[Stored dataset items]
- - - - - - -

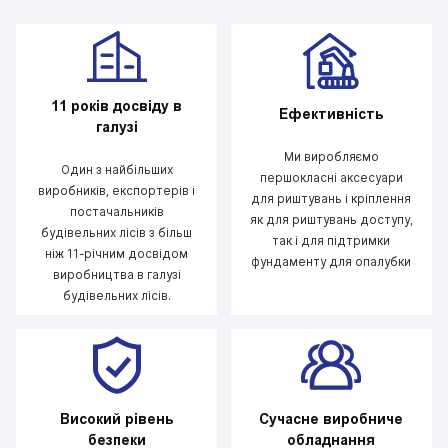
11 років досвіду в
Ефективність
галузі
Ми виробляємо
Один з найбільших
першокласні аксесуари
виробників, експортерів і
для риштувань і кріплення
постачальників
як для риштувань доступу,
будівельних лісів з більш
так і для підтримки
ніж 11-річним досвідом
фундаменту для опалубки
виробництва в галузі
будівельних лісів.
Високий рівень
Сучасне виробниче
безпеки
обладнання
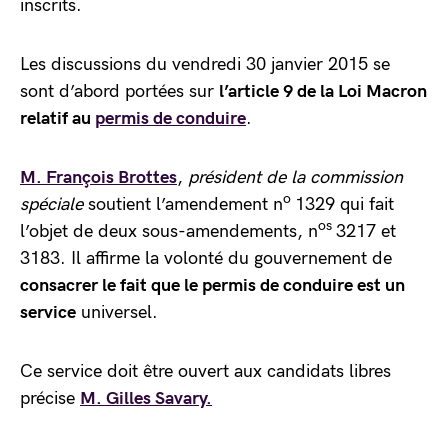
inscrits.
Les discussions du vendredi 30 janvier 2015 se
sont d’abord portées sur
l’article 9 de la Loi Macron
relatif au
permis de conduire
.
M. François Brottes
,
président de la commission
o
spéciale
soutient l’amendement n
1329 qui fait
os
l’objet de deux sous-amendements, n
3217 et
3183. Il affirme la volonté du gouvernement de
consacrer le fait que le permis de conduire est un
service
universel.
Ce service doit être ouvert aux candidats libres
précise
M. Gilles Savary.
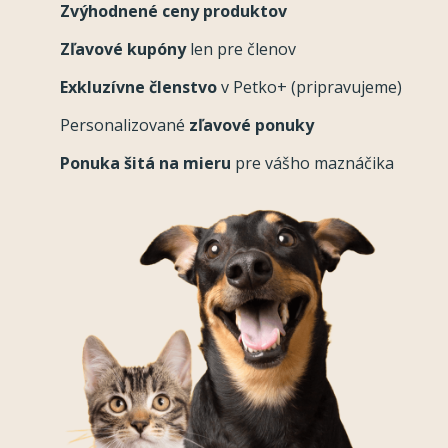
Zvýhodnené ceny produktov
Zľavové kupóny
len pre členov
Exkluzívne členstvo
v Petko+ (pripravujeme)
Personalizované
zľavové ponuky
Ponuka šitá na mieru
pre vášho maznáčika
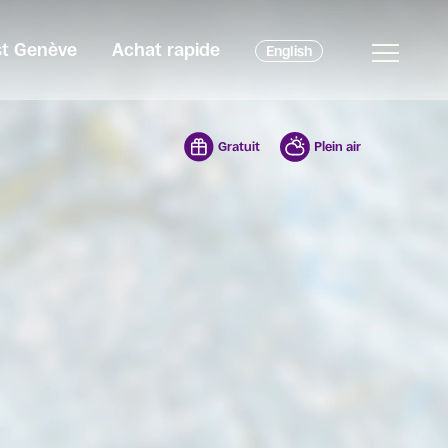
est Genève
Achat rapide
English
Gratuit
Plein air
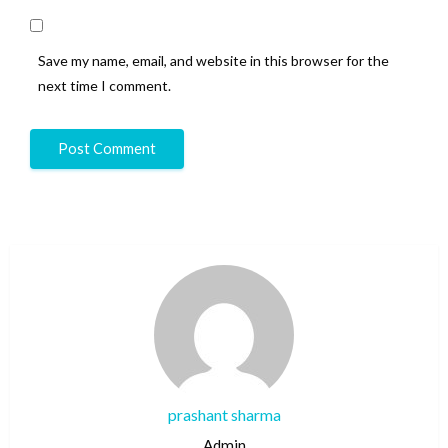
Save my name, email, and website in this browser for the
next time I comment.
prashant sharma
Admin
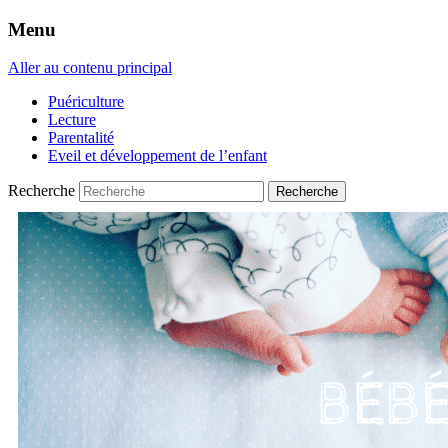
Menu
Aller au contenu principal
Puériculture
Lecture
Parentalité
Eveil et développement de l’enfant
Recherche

- - - - - - -

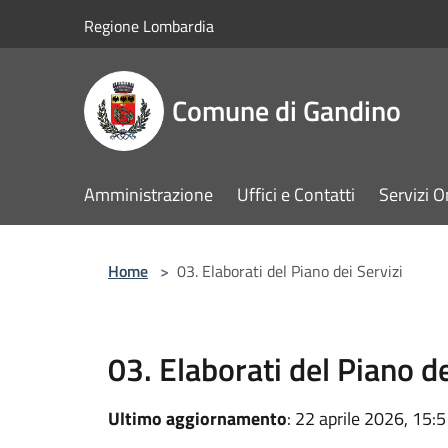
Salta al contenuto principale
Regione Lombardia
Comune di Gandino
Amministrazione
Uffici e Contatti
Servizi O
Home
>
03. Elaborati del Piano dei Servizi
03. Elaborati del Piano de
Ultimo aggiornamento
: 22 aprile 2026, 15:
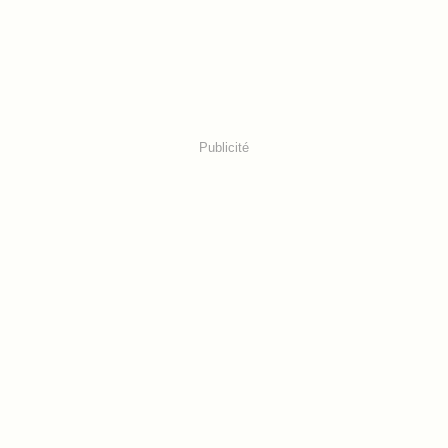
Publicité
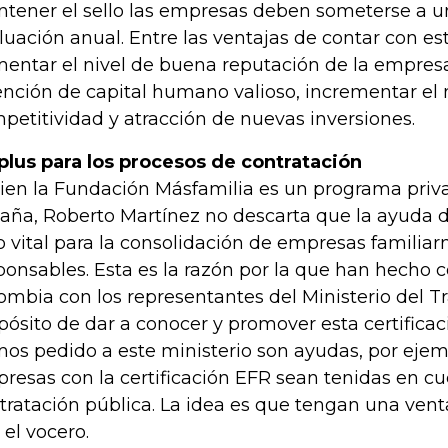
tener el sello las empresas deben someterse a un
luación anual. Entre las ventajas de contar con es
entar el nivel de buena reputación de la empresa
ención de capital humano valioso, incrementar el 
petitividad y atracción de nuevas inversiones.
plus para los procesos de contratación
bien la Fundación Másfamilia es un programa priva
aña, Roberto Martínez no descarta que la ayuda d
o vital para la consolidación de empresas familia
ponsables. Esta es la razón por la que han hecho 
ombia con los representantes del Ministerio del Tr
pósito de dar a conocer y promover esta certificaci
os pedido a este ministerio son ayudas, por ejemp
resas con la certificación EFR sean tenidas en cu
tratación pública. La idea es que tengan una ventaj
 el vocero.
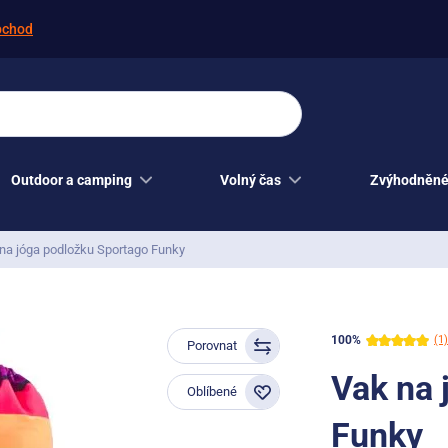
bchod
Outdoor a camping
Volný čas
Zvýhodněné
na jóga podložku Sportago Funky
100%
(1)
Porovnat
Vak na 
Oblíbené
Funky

- - - - - - -

◆ Task directions:
What is needed is the number of lines in the data that hold the word "conduire", and nothing more.

◆ Solution to the problem:
2